»»

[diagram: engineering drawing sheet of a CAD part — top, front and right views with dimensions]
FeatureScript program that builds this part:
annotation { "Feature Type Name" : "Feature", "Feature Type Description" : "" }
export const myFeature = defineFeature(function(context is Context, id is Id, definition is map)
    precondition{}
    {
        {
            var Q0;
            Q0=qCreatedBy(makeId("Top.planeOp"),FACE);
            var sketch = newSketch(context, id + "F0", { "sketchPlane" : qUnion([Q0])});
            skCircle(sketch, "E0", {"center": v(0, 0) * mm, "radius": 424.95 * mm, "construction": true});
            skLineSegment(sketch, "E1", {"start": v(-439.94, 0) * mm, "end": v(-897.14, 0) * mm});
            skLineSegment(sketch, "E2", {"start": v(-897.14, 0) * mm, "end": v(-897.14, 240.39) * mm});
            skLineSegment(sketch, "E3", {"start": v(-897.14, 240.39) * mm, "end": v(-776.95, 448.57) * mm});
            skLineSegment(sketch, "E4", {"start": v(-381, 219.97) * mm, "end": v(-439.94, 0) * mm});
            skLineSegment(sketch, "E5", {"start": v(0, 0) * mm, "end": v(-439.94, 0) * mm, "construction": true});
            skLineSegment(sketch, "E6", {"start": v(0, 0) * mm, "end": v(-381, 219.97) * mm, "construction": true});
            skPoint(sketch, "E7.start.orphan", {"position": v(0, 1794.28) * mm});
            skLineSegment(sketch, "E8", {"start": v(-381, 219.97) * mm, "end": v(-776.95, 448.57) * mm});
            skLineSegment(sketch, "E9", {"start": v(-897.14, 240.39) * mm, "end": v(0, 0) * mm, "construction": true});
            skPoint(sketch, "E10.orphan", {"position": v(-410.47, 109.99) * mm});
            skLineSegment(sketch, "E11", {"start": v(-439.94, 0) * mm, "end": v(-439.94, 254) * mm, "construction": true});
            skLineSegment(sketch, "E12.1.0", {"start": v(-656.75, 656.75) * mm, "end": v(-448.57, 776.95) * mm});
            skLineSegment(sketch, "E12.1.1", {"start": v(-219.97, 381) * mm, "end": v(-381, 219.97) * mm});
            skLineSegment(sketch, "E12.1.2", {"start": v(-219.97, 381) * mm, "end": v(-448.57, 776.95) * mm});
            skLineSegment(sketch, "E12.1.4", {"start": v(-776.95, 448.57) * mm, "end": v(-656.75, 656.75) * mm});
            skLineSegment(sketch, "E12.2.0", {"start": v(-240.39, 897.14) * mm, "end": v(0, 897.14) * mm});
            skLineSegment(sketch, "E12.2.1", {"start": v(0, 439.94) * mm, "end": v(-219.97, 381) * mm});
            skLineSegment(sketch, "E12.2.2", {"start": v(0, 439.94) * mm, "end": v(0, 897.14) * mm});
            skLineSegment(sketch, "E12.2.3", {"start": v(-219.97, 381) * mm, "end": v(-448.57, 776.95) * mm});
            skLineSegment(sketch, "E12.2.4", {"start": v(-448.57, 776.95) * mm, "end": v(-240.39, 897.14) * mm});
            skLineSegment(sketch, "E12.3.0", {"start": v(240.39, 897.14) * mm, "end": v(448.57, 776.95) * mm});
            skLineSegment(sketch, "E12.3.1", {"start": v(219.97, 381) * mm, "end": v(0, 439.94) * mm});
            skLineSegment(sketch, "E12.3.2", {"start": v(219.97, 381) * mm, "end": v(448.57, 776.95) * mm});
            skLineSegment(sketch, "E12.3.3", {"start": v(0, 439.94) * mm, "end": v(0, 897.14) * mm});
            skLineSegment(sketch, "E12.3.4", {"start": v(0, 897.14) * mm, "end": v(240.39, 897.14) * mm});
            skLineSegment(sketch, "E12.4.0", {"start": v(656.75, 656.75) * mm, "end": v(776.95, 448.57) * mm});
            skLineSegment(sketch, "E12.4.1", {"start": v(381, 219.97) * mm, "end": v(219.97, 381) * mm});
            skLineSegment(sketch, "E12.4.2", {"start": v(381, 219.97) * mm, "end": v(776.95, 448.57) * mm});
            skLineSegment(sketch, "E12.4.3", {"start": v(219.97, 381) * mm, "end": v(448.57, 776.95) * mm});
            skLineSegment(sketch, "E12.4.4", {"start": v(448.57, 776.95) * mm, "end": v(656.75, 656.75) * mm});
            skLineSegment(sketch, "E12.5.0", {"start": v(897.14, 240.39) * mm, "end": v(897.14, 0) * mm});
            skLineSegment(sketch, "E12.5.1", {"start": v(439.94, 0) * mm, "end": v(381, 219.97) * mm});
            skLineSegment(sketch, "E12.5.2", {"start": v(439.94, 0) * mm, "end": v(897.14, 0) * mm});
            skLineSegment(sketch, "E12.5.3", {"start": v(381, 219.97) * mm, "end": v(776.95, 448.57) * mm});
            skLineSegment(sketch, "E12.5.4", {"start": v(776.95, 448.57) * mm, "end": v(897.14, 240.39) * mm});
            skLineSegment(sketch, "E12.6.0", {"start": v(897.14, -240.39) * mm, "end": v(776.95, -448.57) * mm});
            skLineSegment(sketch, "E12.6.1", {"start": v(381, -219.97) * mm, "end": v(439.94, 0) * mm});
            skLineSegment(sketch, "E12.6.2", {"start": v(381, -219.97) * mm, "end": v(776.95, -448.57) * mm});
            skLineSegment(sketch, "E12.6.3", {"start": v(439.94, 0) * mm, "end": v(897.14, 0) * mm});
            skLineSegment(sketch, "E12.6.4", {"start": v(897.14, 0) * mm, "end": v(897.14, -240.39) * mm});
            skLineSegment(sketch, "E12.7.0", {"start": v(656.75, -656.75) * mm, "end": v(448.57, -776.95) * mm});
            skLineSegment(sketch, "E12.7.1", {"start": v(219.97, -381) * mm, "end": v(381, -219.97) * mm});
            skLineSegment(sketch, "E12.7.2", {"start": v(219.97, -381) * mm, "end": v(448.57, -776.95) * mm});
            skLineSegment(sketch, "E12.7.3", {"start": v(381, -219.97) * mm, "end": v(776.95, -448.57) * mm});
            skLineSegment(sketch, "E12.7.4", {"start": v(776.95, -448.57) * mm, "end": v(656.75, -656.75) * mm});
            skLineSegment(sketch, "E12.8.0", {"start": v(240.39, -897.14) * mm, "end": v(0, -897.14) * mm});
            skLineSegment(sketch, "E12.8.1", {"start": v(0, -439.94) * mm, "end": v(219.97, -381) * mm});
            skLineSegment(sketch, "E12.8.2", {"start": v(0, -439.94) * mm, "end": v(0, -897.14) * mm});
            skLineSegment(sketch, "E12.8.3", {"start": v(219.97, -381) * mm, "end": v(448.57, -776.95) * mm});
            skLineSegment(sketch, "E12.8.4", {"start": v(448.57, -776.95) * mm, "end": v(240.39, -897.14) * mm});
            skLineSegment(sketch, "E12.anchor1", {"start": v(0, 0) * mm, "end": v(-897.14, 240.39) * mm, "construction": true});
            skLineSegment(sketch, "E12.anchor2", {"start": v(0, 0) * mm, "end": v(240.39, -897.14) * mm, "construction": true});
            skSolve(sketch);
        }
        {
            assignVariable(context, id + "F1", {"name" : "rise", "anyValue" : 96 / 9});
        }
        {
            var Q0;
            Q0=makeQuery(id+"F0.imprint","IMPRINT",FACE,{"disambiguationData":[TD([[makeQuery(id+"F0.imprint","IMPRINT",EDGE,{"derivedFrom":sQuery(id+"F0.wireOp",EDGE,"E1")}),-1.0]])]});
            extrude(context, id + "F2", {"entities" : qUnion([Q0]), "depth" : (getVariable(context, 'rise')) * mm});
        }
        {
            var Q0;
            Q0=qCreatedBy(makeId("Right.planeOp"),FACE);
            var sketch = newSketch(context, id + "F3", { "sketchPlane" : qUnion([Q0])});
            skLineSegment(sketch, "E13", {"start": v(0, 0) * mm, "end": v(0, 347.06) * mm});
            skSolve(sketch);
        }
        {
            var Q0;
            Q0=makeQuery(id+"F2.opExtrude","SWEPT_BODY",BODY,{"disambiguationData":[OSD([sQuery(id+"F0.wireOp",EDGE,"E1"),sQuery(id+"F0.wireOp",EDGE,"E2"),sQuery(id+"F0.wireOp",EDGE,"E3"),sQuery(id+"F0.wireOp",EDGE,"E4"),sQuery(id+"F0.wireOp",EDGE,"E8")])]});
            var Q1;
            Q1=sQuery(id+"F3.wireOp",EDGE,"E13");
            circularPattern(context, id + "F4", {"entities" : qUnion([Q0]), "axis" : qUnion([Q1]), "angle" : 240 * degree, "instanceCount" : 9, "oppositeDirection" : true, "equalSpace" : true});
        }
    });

««

- [Exercise goal]:
Copy out the items word for word, starting with the first line and going on through the line that contains "v(0, 1794.28) *".

- [Task response]:
[diagram: engineering drawing sheet of a CAD part — top, front and right views with dimensions]
FeatureScript program that builds this part:
annotation { "Feature Type Name" : "Feature", "Feature Type Description" : "" }
export const myFeature = defineFeature(function(context is Context, id is Id, definition is map)
    precondition{}
    {
        {
            var Q0;
            Q0=qCreatedBy(makeId("Top.planeOp"),FACE);
            var sketch = newSketch(context, id + "F0", { "sketchPlane" : qUnion([Q0])});
            skCircle(sketch, "E0", {"center": v(0, 0) * mm, "radius": 424.95 * mm, "construction": true});
            skLineSegment(sketch, "E1", {"start": v(-439.94, 0) * mm, "end": v(-897.14, 0) * mm});
            skLineSegment(sketch, "E2", {"start": v(-897.14, 0) * mm, "end": v(-897.14, 240.39) * mm});
            skLineSegment(sketch, "E3", {"start": v(-897.14, 240.39) * mm, "end": v(-776.95, 448.57) * mm});
            skLineSegment(sketch, "E4", {"start": v(-381, 219.97) * mm, "end": v(-439.94, 0) * mm});
            skLineSegment(sketch, "E5", {"start": v(0, 0) * mm, "end": v(-439.94, 0) * mm, "construction": true});
            skLineSegment(sketch, "E6", {"start": v(0, 0) * mm, "end": v(-381, 219.97) * mm, "construction": true});
            skPoint(sketch, "E7.start.orphan", {"position": v(0, 1794.28) * mm});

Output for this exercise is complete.